=== Document section ===
This configuration template will set up a build for the purposes of supporting gizmo.
Please refer to meta-alex/README for additional details and available bitbake targets.

3. The full set of command line options is:

$ oe-setup-build -h
usage: oe-setup-build [-h] {list-config-templates,setup-build-env} ...

A script that discovers available build configuration templates and sets up a build environment based on one of them

positional arguments:
  {list-config-templates,setup-build-env}
    list-config-templates
                        List available configuration templates
    setup-build-env     Set up a build environment and open a shell session with it, ready to run builds.

optional arguments:
  -h, --help            show this help message and exit

$ oe-setup-build list-config-templates -h
usage: oe-setup-build list-config-templates [-h] [--layerlist LAYERLIST] [-v]

optional arguments:
  -h, --help       show this help message and exit
  --layerlist LAYERLIST
                        Where to look for available layers (as written out by setup-layers script) (default is /srv/storage/alex/yocto/build-64-alt/.oe-layers.json).
  -v               Print a description for each available build configuration template.

$ oe-setup-build setup-build-env -h
usage: oe-setup-build setup-build-env [-h] -c template_path [-b build_path] [--no-shell]

optional arguments:
  -h, --help        show this help message and exit
  -c template_path  Use a build configuration template in template_path to set up a build environment (run this script with 'list-config-templates' to see what is available)
  -b build_path     Set up a build directory in build_path (run this script with 'list-config-templates' to see where it would be by default)
  --no-shell        Create a build directory but do not start a shell session with the build environment from it.

4. There's an an added hint in oe-setup-layers about how to proceed (as it is really not user-friendly
to fetch the layer repos successfully and then exit without a word), and a symlink to the script
from the top level layer checkout directory.

5. The selftest to check layer setup has been adjusted to run a basic check for template
discovery and build setup. The revision of poky to be cloned has been bumped to 4.1,
as that's the first version with a default template in a standard location.

Signed-off-by: Alexander Kanavin <alex@linutronix.de>
---
 meta/lib/oeqa/selftest/cases/bblayers.py | 23 ++++++-
 scripts/oe-setup-build                   | 77 ++++++++++++++++++++++++
 scripts/oe-setup-layers                  | 10 +++
 3 files changed, 108 insertions(+), 2 deletions(-)
 create mode 100755 scripts/oe-setup-build

Comments

Richard Purdie July 31, 2023, 10:56 a.m. UTC | #1
On Wed, 2023-05-10 at 11:57 +0200, Alexander Kanavin wrote:
> This is the last (I believe) piece of the puzzle in setting up builds from nothing
> without having to write custom scripts or use external tools.

=== Activity 1 ===
Return the part of the patch description from "4. There's an" up to and including "a standard location.", copied word for word.
=== Activity 2 ===
According to the patch description, which version of poky does the selftest now clone?
The items after the patch description are separate material.

=== Extracted material ===

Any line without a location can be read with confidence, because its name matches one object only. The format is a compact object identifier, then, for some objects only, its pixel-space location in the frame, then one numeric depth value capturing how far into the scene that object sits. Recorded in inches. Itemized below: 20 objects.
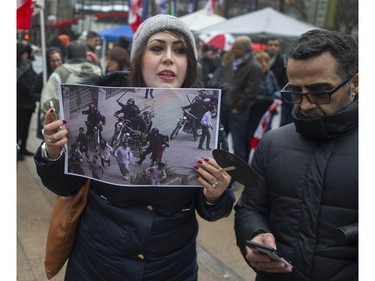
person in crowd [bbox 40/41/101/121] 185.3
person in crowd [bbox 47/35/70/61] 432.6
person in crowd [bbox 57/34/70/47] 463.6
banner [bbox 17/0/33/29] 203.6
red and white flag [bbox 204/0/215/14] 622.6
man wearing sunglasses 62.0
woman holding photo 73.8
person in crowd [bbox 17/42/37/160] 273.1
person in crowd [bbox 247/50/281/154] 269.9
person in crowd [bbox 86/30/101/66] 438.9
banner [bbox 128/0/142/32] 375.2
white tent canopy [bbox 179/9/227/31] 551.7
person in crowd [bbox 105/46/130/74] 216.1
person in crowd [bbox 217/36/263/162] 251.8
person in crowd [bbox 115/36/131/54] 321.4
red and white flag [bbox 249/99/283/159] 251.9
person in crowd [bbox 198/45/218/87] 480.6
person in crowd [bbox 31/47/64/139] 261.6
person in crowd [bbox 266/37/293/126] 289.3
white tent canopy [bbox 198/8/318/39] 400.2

--

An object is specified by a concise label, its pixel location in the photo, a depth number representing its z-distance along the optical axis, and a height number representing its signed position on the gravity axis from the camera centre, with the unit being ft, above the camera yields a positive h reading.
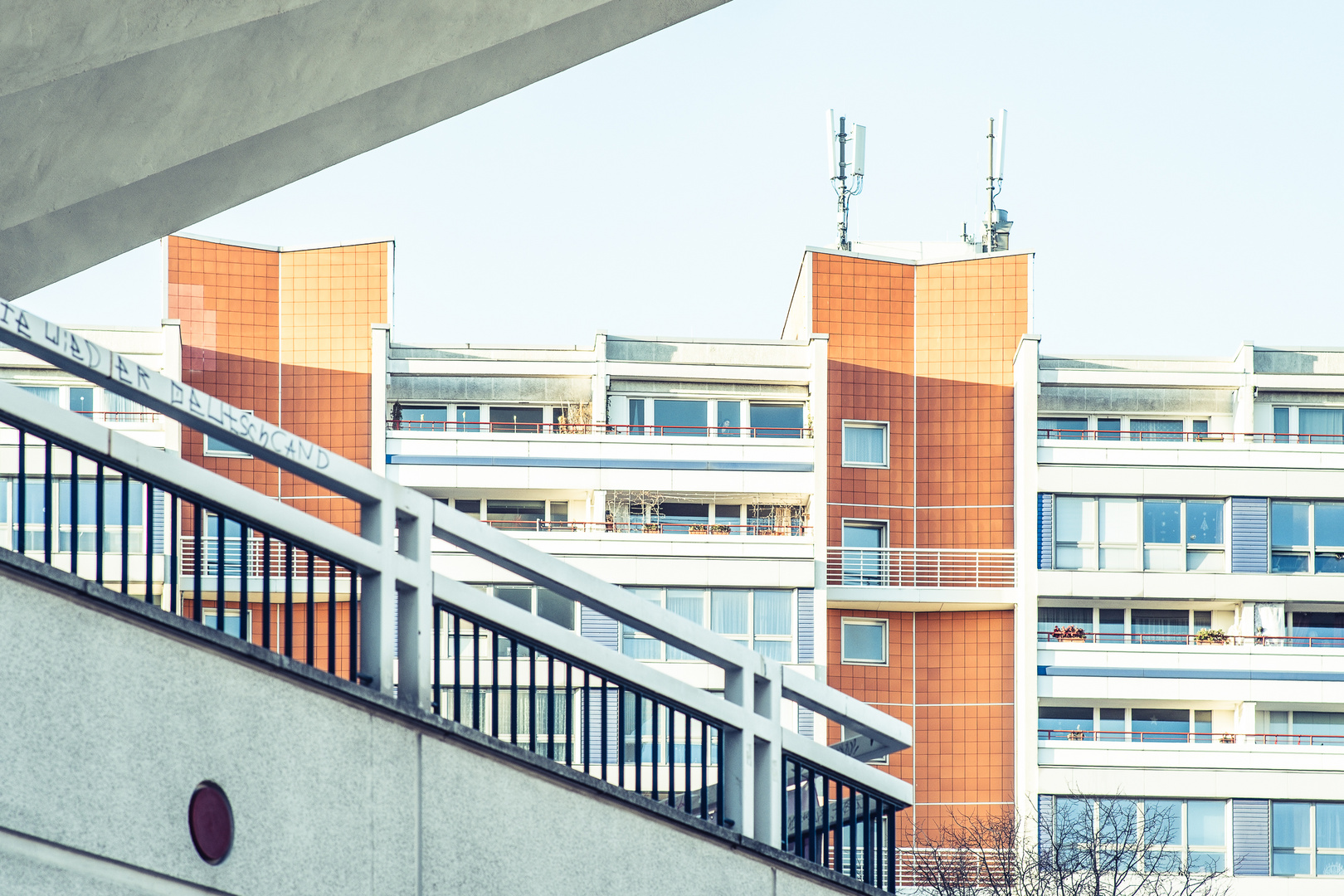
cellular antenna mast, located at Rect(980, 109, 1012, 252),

=== Exercise response 1 ===
4. There's an an added hint in oe-setup-layers about how to proceed (as it is really not user-friendly
to fetch the layer repos successfully and then exit without a word), and a symlink to the script
from the top level layer checkout directory.

5. The selftest to check layer setup has been adjusted to run a basic check for template
discovery and build setup. The revision of poky to be cloned has been bumped to 4.1,
as that's the first version with a default template in a standard location.

=== Exercise response 2 ===
Version 4.1.